A história começa com o advogado brasileiro Pedro Testa, que, junto à mulher, Tessa Vieira, resolve comprar umas terras no Vale da Grama, no interior de São Paulo. A ideia deles é criar gado, mas logo fica claro que estão fazendo besteira, já que os vizinhos ganham prêmios com seus produtos agrícolas de primeiríssima qualidade, café e azeite especialmente.
Depois de provar um vinho paulista no aniversário de um amigo, um tinto produzido a 90 quilômetros de suas novas terras, o casal decide por um novo caminho para seu negócio, apesar de não conhecer ninguém ali na região apostando em uvas.
Era 2017, quando a expansão das fronteiras do vinho brasileiro para o Sudeste era assunto quente e as primeiras garrafas chegavam ao mercado. Resumindo a história para quem ainda não a conhece: tudo isso aconteceu graças a uma nova técnica desenvolvida por um brasileiro, o engenheiro agrônomo Murillo de Albuquerque Regina, que altera o ciclo das vinhas. Nas regiões mais tradicionais de produção de vinhos, a colheita das uvas é invariavelmente feita no verão. No Sudeste brasileiro, porém, essa estação tem chuvas muito intensas, que podem diluir sabores e aromas das frutas. A técnica da poda invertida permite que a colheita seja feita no inverno, quando o Sudeste tem dias quentes e noites frias. Com isso, as uvas têm a maturação ideal com o sol e o calor do dia e mantêm a acidez com o frescor da noite.
Essa técnica expandiu a fronteira de produção brasileira para além do Sul, indo para os estados de São Paulo, Minas Gerais, Rio de Janeiro, Goiás e até o sul da Bahia, na Chapada Diamantina. E, em todas as regiões, a variedade que se deu melhor foi a syrah.
Animado com a nova perspectiva, Testa não hesitou em procurar Murilo Regina e adotar a poda invertida, mas bateu o pé sobre uma coisa: a despeito das recomendações pela uva do rhône, queria investir nas tintas de Bordeaux —merlot, cabernet sauvignon, cabernet franc entre as tintas; sauvignon blanc e semillon, entre as brancas.

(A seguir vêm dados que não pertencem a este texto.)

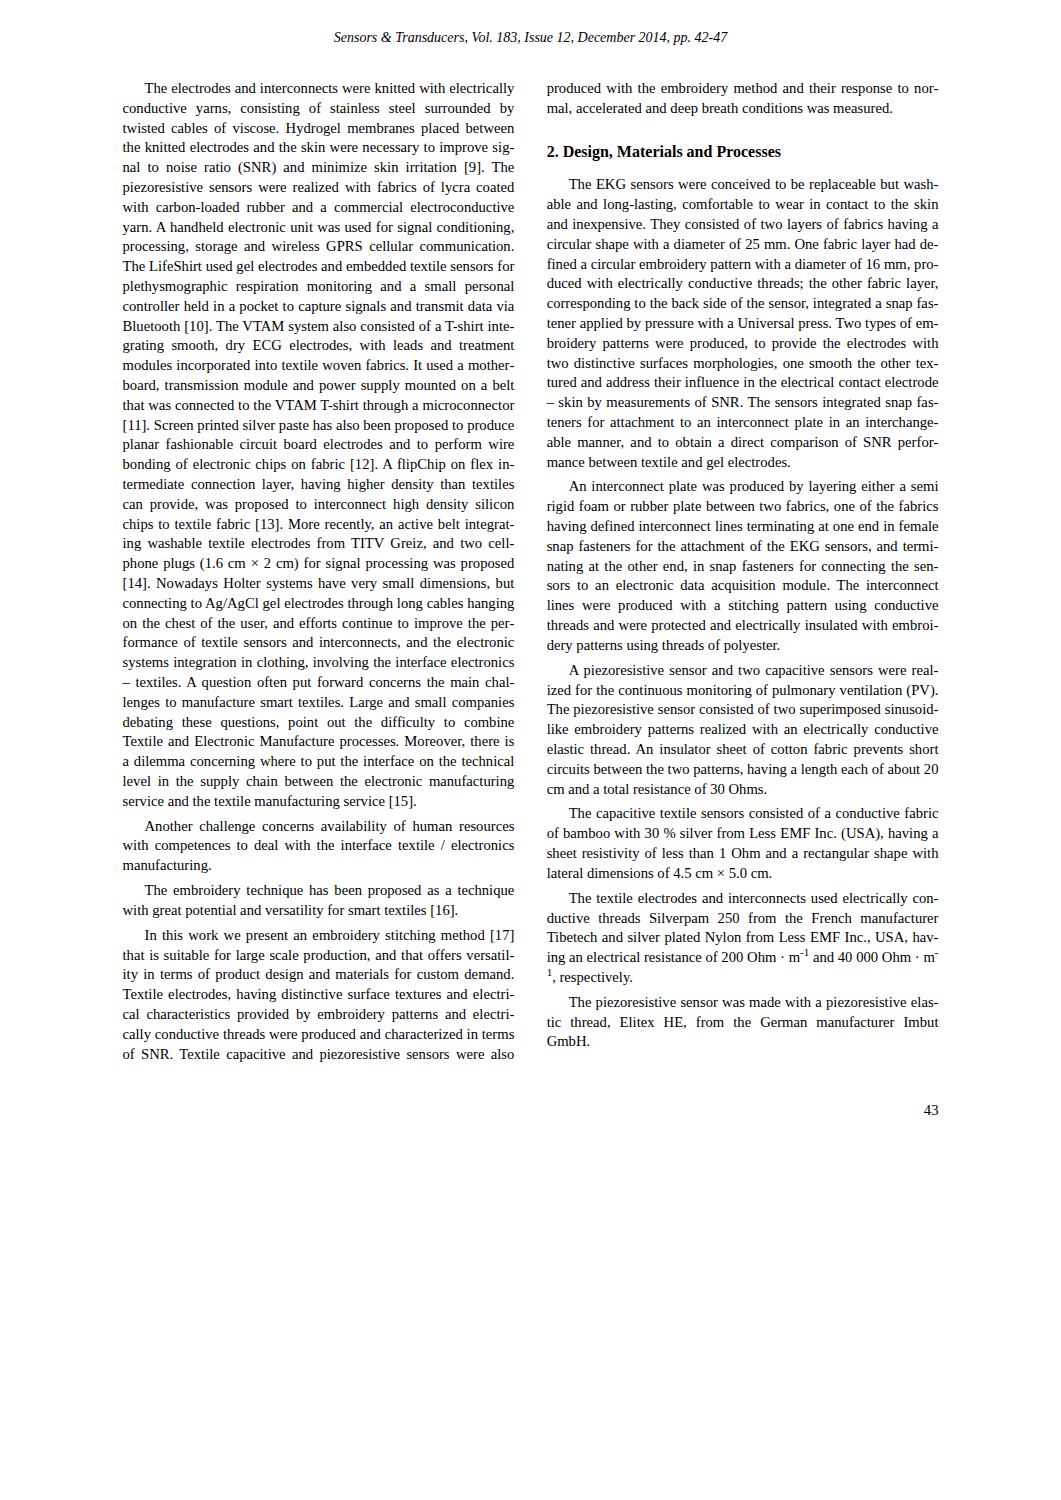Sensors & Transducers, Vol. 183, Issue 12, December 2014, pp. 42-47
The electrodes and interconnects were knitted with electrically conductive yarns, consisting of stainless steel surrounded by twisted cables of viscose. Hydrogel membranes placed between the knitted electrodes and the skin were necessary to improve signal to noise ratio (SNR) and minimize skin irritation [9]. The piezoresistive sensors were realized with fabrics of lycra coated with carbon-loaded rubber and a commercial electroconductive yarn. A handheld electronic unit was used for signal conditioning, processing, storage and wireless GPRS cellular communication. The LifeShirt used gel electrodes and embedded textile sensors for plethysmographic respiration monitoring and a small personal controller held in a pocket to capture signals and transmit data via Bluetooth [10]. The VTAM system also consisted of a T-shirt integrating smooth, dry ECG electrodes, with leads and treatment modules incorporated into textile woven fabrics. It used a motherboard, transmission module and power supply mounted on a belt that was connected to the VTAM T-shirt through a microconnector [11]. Screen printed silver paste has also been proposed to produce planar fashionable circuit board electrodes and to perform wire bonding of electronic chips on fabric [12]. A flipChip on flex intermediate connection layer, having higher density than textiles can provide, was proposed to interconnect high density silicon chips to textile fabric [13]. More recently, an active belt integrating washable textile electrodes from TITV Greiz, and two cell-phone plugs (1.6 cm × 2 cm) for signal processing was proposed [14]. Nowadays Holter systems have very small dimensions, but connecting to Ag/AgCl gel electrodes through long cables hanging on the chest of the user, and efforts continue to improve the performance of textile sensors and interconnects, and the electronic systems integration in clothing, involving the interface electronics – textiles. A question often put forward concerns the main challenges to manufacture smart textiles. Large and small companies debating these questions, point out the difficulty to combine Textile and Electronic Manufacture processes. Moreover, there is a dilemma concerning where to put the interface on the technical level in the supply chain between the electronic manufacturing service and the textile manufacturing service [15].
Another challenge concerns availability of human resources with competences to deal with the interface textile / electronics manufacturing.
The embroidery technique has been proposed as a technique with great potential and versatility for smart textiles [16].
In this work we present an embroidery stitching method [17] that is suitable for large scale production, and that offers versatility in terms of product design and materials for custom demand. Textile electrodes, having distinctive surface textures and electrical characteristics provided by embroidery patterns and electrically conductive threads were produced and characterized in terms of SNR. Textile capacitive and piezoresistive sensors were also produced with the embroidery method and their response to normal, accelerated and deep breath conditions was measured.
2. Design, Materials and Processes
The EKG sensors were conceived to be replaceable but washable and long-lasting, comfortable to wear in contact to the skin and inexpensive. They consisted of two layers of fabrics having a circular shape with a diameter of 25 mm. One fabric layer had defined a circular embroidery pattern with a diameter of 16 mm, produced with electrically conductive threads; the other fabric layer, corresponding to the back side of the sensor, integrated a snap fastener applied by pressure with a Universal press. Two types of embroidery patterns were produced, to provide the electrodes with two distinctive surfaces morphologies, one smooth the other textured and address their influence in the electrical contact electrode – skin by measurements of SNR. The sensors integrated snap fasteners for attachment to an interconnect plate in an interchangeable manner, and to obtain a direct comparison of SNR performance between textile and gel electrodes.
An interconnect plate was produced by layering either a semi rigid foam or rubber plate between two fabrics, one of the fabrics having defined interconnect lines terminating at one end in female snap fasteners for the attachment of the EKG sensors, and terminating at the other end, in snap fasteners for connecting the sensors to an electronic data acquisition module. The interconnect lines were produced with a stitching pattern using conductive threads and were protected and electrically insulated with embroidery patterns using threads of polyester.
A piezoresistive sensor and two capacitive sensors were realized for the continuous monitoring of pulmonary ventilation (PV). The piezoresistive sensor consisted of two superimposed sinusoid-like embroidery patterns realized with an electrically conductive elastic thread. An insulator sheet of cotton fabric prevents short circuits between the two patterns, having a length each of about 20 cm and a total resistance of 30 Ohms.
The capacitive textile sensors consisted of a conductive fabric of bamboo with 30 % silver from Less EMF Inc. (USA), having a sheet resistivity of less than 1 Ohm and a rectangular shape with lateral dimensions of 4.5 cm × 5.0 cm.
The textile electrodes and interconnects used electrically conductive threads Silverpam 250 from the French manufacturer Tibetech and silver plated Nylon from Less EMF Inc., USA, having an electrical resistance of 200 Ohm · m-1 and 40 000 Ohm · m-1, respectively.
The piezoresistive sensor was made with a piezoresistive elastic thread, Elitex HE, from the German manufacturer Imbut GmbH.
43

Quando enfim tinha tudo plantado e os vinhedos em formação, Testa encontra o chileno da história. Era o enólogo Christian Sepúlveda, que havia trabalhado na Guaspari, em Espírito Santo do Pinhal, e então prestava consultoria a outras vinícolas que adotavam a técnica da poda invertida. Ele olhou a propriedade do brasileiro e desdenhou: “Isso é apenas paisagismo!”. Para o especialista, terra boa mesmo era a que estava ao lado da Fazenda Santa Maria, que não estava à venda.
Como diz outra piada, para virar milionário basta começar bilionário e comprar uma vinícola. Testa, que já tinha chegado ao limite das possibilidades de investimento, dobrou a aposta e conseguiu comprar as terras ao lado, onde fica um paredão de granito. Hoje tem sete hectares de videiras plantadas entre 950 metros e 1.000 metros de altitude, o que já é bastante interessante para a viticultura (para se ter uma ideia, o vinhedo Adrianna, considerado o “grand cru” da Catena Zapata, está situado a uma altitude de 1.500 metros no Vale de Uco, em Mendoza).
Mais que isso, chama a atenção o solo do lugar. A região, que abrange 11 municípios paulistas e mineiros, está na zona central de um maciço vulcânico que esteve em atividade há mais de 100 milhões de anos. Para o vinho, “terra vulcânica” é senha para algo interessante, como nos atestam os sicilianos da região do Etna, um “must” no mundo do vinho hoje. Esse tipo de solo oferece mais minerais e excelente drenagem para as raízes das vinhas.
Testa ainda conseguiria se aliar a duas figuras de peso: passou a receber consultoria do italiano Massimo Leoncini, sommelier experiente que já passou pelo três estrelas Michelin Enoteca Pinchiorri, grupo Fasano, Grand Cru e é chefe de bebidas do grupo St. Marché, e de Pierre Lurton, presidente do conselho de administração do Château Cheval Blanc e presidente do Château d’Yquem, algumas das marcas mais prestigiosas do vinho de Bordeaux.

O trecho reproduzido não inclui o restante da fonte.